» Text block
※ ※ ※

I can forsee a future where .pyc files can contain a lot more than they do today. Perhaps as you’re suggesting some of it will be “optional” stuff that isn’t always necessary to load. You came at this from a storing additional details about annotations perspective. Other ideas for additional pyc storage include the equivalent of debug info, unoptimized bytecode, lazy loaded docstring data, a portrait of our FLUFL, platform specific pre-deepfrozen structures, or even multiple precomputed native code translations - all possible future desires.

In terms of structure, we explicitly do not need to remain compatible with anything.

The only thing to not regress on is rapid loading for data needed during typical application startup imports. Some kinds of additional optional data we could add in the future could be desirable for fast application startup… So lets not overthink the format. We can reredesign the format as necessary for whatever our new motivating measured reasons are.

encukou · April 11, 2023, 8:15am

tl;dr: I don’t think this is the right mechanism for lazy-loading annotations.

When it comes to lazy loading annotations (__doc__, type annotations, line number tables, etc.), we should think about what happens when things are changed between the initial load and the lazy one:

What happens if the modules/classes are changed?
What happens when the .pyc is changed?

Some options, from most desirable to least:

It behaves as if everything was loaded eagerly
It behaves as if the annontation wasn’t present
Annotations are attached to the wrong object
Undefined behavior

It looks like PyImport_LoadOverlay would typically run code in a module whose classes/functions can be different from what it expected, e.g. it could inject annotations into unrelated classes. Optional C speedups is a common, if rather benign, example of what to watch out for.

If the .pyc changes, the overlay could attach annotations to the “wrong” object – though one with the same module & name, so it’s probably OK.

For reference, here’s a rough sketch of what I had in mind:

.pyc files will end with an additional marshalled tuple at the end, which doesn’t get unmarshalled at first
annotations (type.__doc__, ModuleType.__doc__, FunctionType.__doc__, whatever ends up storing type annotation data) become non-data descriptors
when first loaded, for each of those attributes type/module/function objects store a shared “stub” and an index within it
initially, the “stub” “remembers” the .pyc file and the offset at which the extra tuple starts
on first access to the “stub”, it unmarshals the tuple, and closes/unmaps the file. The stub keeps a reference to the tuple.
on first access to an attribute, the value is taken from the stub’s tuple and stashed in __dict__, and the “stub” is decref’d.

※ ※ ※

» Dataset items
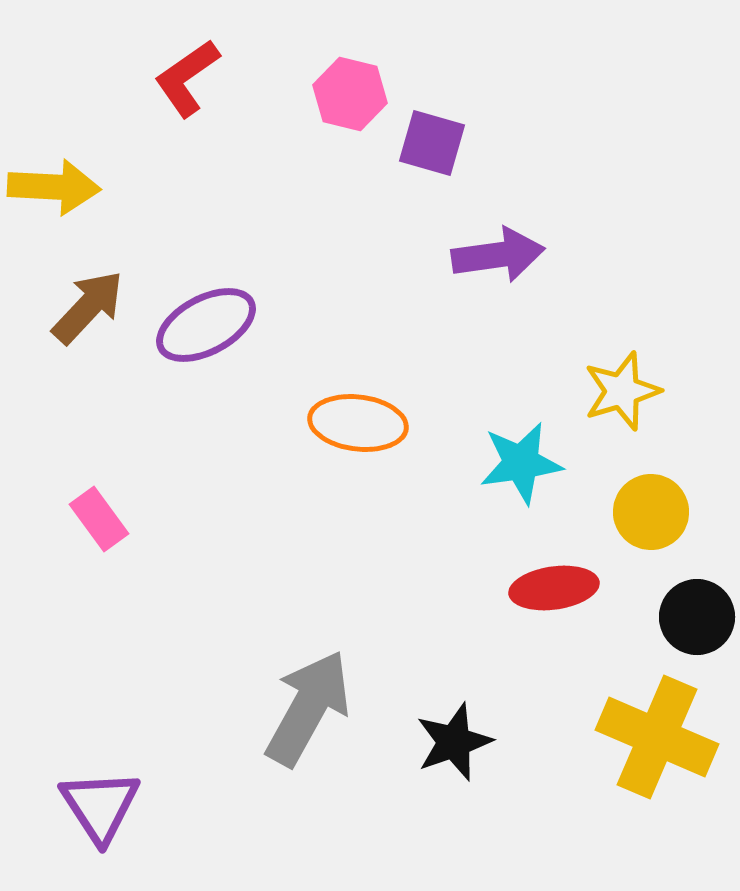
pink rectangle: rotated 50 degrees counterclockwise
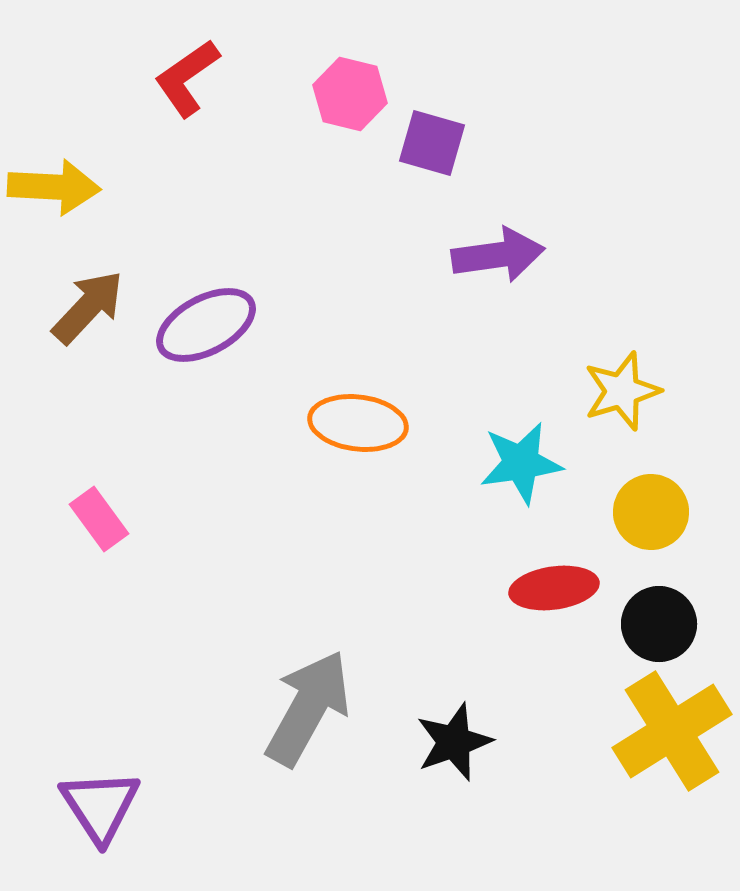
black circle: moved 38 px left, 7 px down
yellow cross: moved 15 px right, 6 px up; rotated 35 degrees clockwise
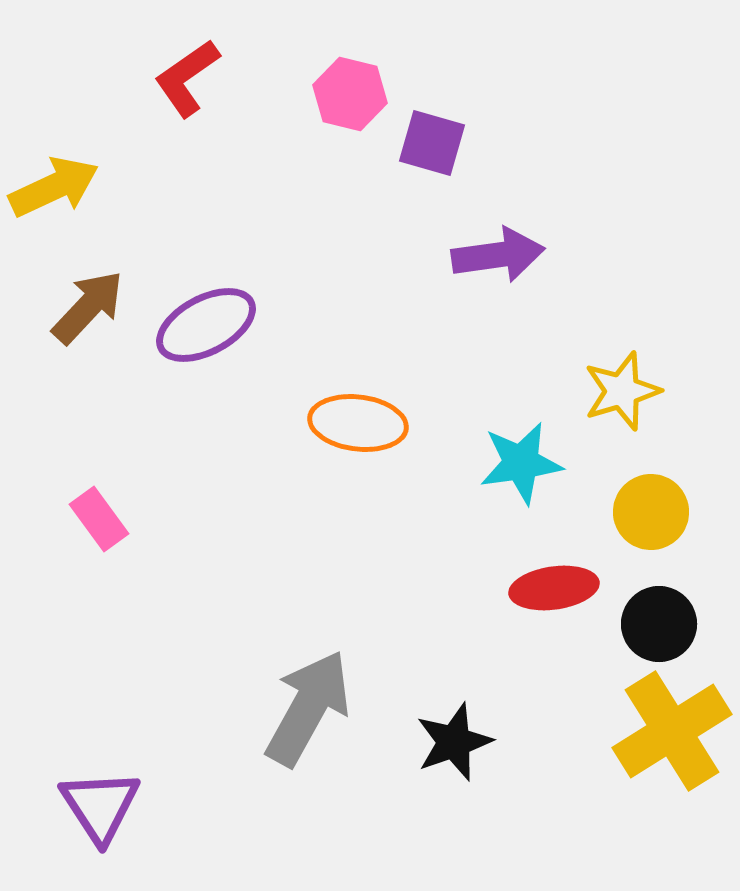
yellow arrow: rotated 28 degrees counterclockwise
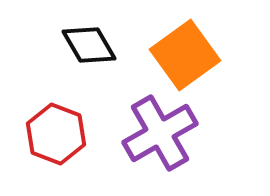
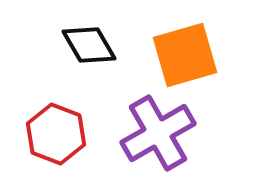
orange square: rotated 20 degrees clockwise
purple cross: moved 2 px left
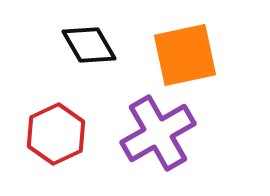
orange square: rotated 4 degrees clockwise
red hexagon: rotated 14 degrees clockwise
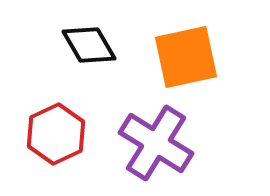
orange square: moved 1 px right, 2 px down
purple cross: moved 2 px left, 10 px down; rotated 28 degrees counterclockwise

※ ※ ※

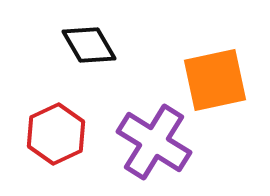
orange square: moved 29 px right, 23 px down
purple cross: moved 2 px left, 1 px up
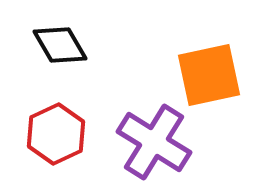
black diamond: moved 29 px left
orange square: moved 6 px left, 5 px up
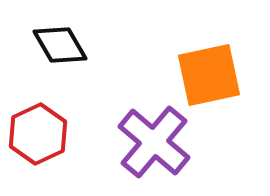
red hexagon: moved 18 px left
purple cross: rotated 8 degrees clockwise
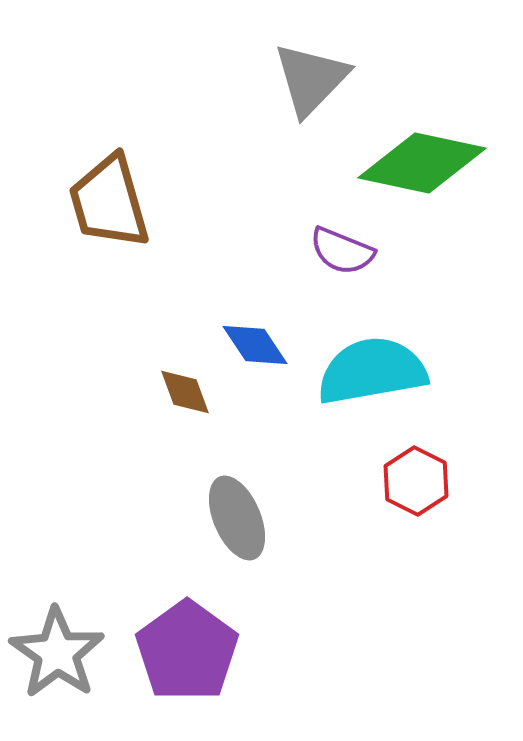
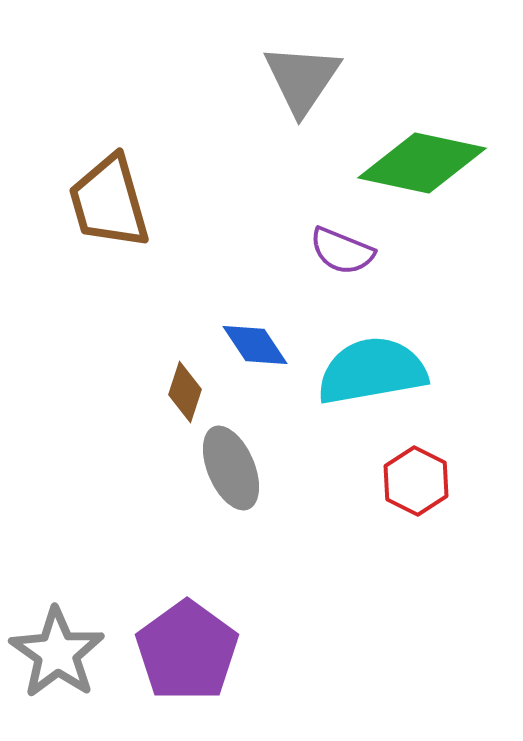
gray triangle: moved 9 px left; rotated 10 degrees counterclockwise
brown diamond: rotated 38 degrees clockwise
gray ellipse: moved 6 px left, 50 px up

※ ※ ※

» To-do list
1. Can you copy the .pyc thread starting at "What happens if" and ending at "watch out for.", renaming "PyImport_LoadOverlay" to "PyImport_LoadAnnotations"?
2. In the rough sketch in the .pyc thread, where in a .pyc file does the additional marshalled tuple go?

» Results by task
1.
What happens if the modules/classes are changed?
What happens when the .pyc is changed?

Some options, from most desirable to least:

It behaves as if everything was loaded eagerly
It behaves as if the annontation wasn’t present
Annotations are attached to the wrong object
Undefined behavior

It looks like PyImport_LoadAnnotations would typically run code in a module whose classes/functions can be different from what it expected, e.g. it could inject annotations into unrelated classes. Optional C speedups is a common, if rather benign, example of what to watch out for.

2. At the end of the .pyc file.